Start of THE RECORDS

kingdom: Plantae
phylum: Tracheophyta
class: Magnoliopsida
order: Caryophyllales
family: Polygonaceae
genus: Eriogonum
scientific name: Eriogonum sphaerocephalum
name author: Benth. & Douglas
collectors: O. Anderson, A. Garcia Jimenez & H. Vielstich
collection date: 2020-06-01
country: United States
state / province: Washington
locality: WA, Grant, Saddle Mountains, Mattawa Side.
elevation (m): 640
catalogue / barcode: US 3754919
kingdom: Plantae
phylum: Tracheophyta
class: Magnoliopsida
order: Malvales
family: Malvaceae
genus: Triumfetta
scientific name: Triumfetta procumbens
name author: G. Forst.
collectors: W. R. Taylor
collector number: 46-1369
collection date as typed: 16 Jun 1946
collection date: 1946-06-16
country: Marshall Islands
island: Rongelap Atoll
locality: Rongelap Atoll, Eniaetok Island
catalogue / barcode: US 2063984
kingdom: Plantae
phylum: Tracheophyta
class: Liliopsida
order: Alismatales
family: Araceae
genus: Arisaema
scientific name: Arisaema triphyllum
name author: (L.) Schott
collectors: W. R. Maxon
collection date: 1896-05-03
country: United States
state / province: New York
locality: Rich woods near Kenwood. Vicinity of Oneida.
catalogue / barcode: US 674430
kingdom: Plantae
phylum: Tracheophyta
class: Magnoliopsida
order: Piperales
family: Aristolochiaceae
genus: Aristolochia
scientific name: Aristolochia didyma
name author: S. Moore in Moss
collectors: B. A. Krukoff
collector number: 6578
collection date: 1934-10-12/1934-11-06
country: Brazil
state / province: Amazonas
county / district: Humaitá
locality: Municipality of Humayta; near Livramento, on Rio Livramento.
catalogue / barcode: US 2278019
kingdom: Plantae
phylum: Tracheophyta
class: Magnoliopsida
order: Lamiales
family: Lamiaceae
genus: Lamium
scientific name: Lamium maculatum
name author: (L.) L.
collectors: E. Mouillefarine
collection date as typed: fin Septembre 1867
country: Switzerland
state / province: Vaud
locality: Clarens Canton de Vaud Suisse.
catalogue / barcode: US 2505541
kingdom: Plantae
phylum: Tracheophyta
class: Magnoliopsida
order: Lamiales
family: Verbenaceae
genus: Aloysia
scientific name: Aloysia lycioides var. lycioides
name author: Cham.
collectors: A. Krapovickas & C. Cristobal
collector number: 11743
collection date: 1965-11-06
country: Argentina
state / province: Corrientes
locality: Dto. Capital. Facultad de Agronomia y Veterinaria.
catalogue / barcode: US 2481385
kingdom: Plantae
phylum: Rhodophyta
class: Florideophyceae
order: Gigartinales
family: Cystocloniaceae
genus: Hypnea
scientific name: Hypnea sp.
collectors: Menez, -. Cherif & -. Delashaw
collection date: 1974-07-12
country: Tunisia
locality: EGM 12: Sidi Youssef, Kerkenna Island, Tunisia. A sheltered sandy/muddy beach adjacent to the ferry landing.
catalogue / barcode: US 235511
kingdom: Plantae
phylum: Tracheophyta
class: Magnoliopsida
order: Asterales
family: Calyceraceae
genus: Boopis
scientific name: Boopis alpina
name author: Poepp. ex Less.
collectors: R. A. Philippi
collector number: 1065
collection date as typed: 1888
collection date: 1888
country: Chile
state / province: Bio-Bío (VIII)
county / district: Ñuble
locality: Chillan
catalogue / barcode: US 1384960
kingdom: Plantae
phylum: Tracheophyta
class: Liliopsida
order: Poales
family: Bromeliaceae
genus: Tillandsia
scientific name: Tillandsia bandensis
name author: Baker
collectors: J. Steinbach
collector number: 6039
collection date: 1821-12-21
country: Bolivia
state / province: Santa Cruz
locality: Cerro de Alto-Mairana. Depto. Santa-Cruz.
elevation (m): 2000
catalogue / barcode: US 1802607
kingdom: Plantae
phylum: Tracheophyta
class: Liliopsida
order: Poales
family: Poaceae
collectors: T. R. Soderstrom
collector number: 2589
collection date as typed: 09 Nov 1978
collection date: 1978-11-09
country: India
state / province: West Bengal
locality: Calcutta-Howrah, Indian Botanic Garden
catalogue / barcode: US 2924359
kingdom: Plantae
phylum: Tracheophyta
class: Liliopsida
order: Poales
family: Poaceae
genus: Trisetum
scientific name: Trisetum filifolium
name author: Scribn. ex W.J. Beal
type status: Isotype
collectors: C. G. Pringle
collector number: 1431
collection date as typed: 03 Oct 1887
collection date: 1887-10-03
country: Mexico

End of THE RECORDS

● THE PROBLEM
Could you reproduce all of the material above, swapping "collectors" for "collected by" at every occurrence and leaving everything else unchanged?

● RESPONSE TO THIS TASK
kingdom: Plantae
phylum: Tracheophyta
class: Magnoliopsida
order: Caryophyllales
family: Polygonaceae
genus: Eriogonum
scientific name: Eriogonum sphaerocephalum
name author: Benth. & Douglas
collected by: O. Anderson, A. Garcia Jimenez & H. Vielstich
collection date: 2020-06-01
country: United States
state / province: Washington
locality: WA, Grant, Saddle Mountains, Mattawa Side.
elevation (m): 640
catalogue / barcode: US 3754919
kingdom: Plantae
phylum: Tracheophyta
class: Magnoliopsida
order: Malvales
family: Malvaceae
genus: Triumfetta
scientific name: Triumfetta procumbens
name author: G. Forst.
collected by: W. R. Taylor
collector number: 46-1369
collection date as typed: 16 Jun 1946
collection date: 1946-06-16
country: Marshall Islands
island: Rongelap Atoll
locality: Rongelap Atoll, Eniaetok Island
catalogue / barcode: US 2063984
kingdom: Plantae
phylum: Tracheophyta
class: Liliopsida
order: Alismatales
family: Araceae
genus: Arisaema
scientific name: Arisaema triphyllum
name author: (L.) Schott
collected by: W. R. Maxon
collection date: 1896-05-03
country: United States
state / province: New York
locality: Rich woods near Kenwood. Vicinity of Oneida.
catalogue / barcode: US 674430
kingdom: Plantae
phylum: Tracheophyta
class: Magnoliopsida
order: Piperales
family: Aristolochiaceae
genus: Aristolochia
scientific name: Aristolochia didyma
name author: S. Moore in Moss
collected by: B. A. Krukoff
collector number: 6578
collection date: 1934-10-12/1934-11-06
country: Brazil
state / province: Amazonas
county / district: Humaitá
locality: Municipality of Humayta; near Livramento, on Rio Livramento.
catalogue / barcode: US 2278019
kingdom: Plantae
phylum: Tracheophyta
class: Magnoliopsida
order: Lamiales
family: Lamiaceae
genus: Lamium
scientific name: Lamium maculatum
name author: (L.) L.
collected by: E. Mouillefarine
collection date as typed: fin Septembre 1867
country: Switzerland
state / province: Vaud
locality: Clarens Canton de Vaud Suisse.
catalogue / barcode: US 2505541
kingdom: Plantae
phylum: Tracheophyta
class: Magnoliopsida
order: Lamiales
family: Verbenaceae
genus: Aloysia
scientific name: Aloysia lycioides var. lycioides
name author: Cham.
collected by: A. Krapovickas & C. Cristobal
collector number: 11743
collection date: 1965-11-06
country: Argentina
state / province: Corrientes
locality: Dto. Capital. Facultad de Agronomia y Veterinaria.
catalogue / barcode: US 2481385
kingdom: Plantae
phylum: Rhodophyta
class: Florideophyceae
order: Gigartinales
family: Cystocloniaceae
genus: Hypnea
scientific name: Hypnea sp.
collected by: Menez, -. Cherif & -. Delashaw
collection date: 1974-07-12
country: Tunisia
locality: EGM 12: Sidi Youssef, Kerkenna Island, Tunisia. A sheltered sandy/muddy beach adjacent to the ferry landing.
catalogue / barcode: US 235511
kingdom: Plantae
phylum: Tracheophyta
class: Magnoliopsida
order: Asterales
family: Calyceraceae
genus: Boopis
scientific name: Boopis alpina
name author: Poepp. ex Less.
collected by: R. A. Philippi
collector number: 1065
collection date as typed: 1888
collection date: 1888
country: Chile
state / province: Bio-Bío (VIII)
county / district: Ñuble
locality: Chillan
catalogue / barcode: US 1384960
kingdom: Plantae
phylum: Tracheophyta
class: Liliopsida
order: Poales
family: Bromeliaceae
genus: Tillandsia
scientific name: Tillandsia bandensis
name author: Baker
collected by: J. Steinbach
collector number: 6039
collection date: 1821-12-21
country: Bolivia
state / province: Santa Cruz
locality: Cerro de Alto-Mairana. Depto. Santa-Cruz.
elevation (m): 2000
catalogue / barcode: US 1802607
kingdom: Plantae
phylum: Tracheophyta
class: Liliopsida
order: Poales
family: Poaceae
collected by: T. R. Soderstrom
collector number: 2589
collection date as typed: 09 Nov 1978
collection date: 1978-11-09
country: India
state / province: West Bengal
locality: Calcutta-Howrah, Indian Botanic Garden
catalogue / barcode: US 2924359
kingdom: Plantae
phylum: Tracheophyta
class: Liliopsida
order: Poales
family: Poaceae
genus: Trisetum
scientific name: Trisetum filifolium
name author: Scribn. ex W.J. Beal
type status: Isotype
collected by: C. G. Pringle
collector number: 1431
collection date as typed: 03 Oct 1887
collection date: 1887-10-03
country: Mexico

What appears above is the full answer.